Canon FD lenses are old lenses produced for Canon film cameras. FD lenses were manufactured first in 1971, and were the leading type of Canon lenses until being replaced by the EF lenses in 1987. Canon FD lenses are still available from private sellers, and can be purchased for use on older Canon FD-mount film cameras. However, as the lenses are older and subject to mechanical failure, consumers should be aware of the date of manufacture before buying a used Canon FD lens.
Look on the back of the Canon FD lens where the lens would be mounted to the camera and find a six-digit serial number. The number will be written as a single letter, four numbers and then one final letter.
Examine the first letter in the serial number, which designates the year of manufacture. The letter "L" stands for 1971, and the years continue sequentially through the alphabet (e.g. "M" is 1972, "N" is 1973 and so on). The alphabet starts back over again in 1986, when "A" designates lenses manufactured in this year.

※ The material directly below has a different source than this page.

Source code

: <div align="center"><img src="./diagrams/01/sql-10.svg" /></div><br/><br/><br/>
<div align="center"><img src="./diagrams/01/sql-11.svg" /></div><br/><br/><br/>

Look at the following two numbers, which designate the month of manufacture. The two numbers will match the number of the month with, for example, "03" representing March and "11" representing November. If your serial number is only five digits long, it is possible that a "0" is omitted in this month code.
The next two numbers, if present, are internal Canon codes that do not correspond with the date of manufacture.
Older lenses are not necessarily worse than newer lenses, as a well-maintained and cared-for lens will function better than one that was not taken care of. While the date of manufacture may be useful for historical purposes, you should judge the quality of the lens based on its mechanics rather than its date.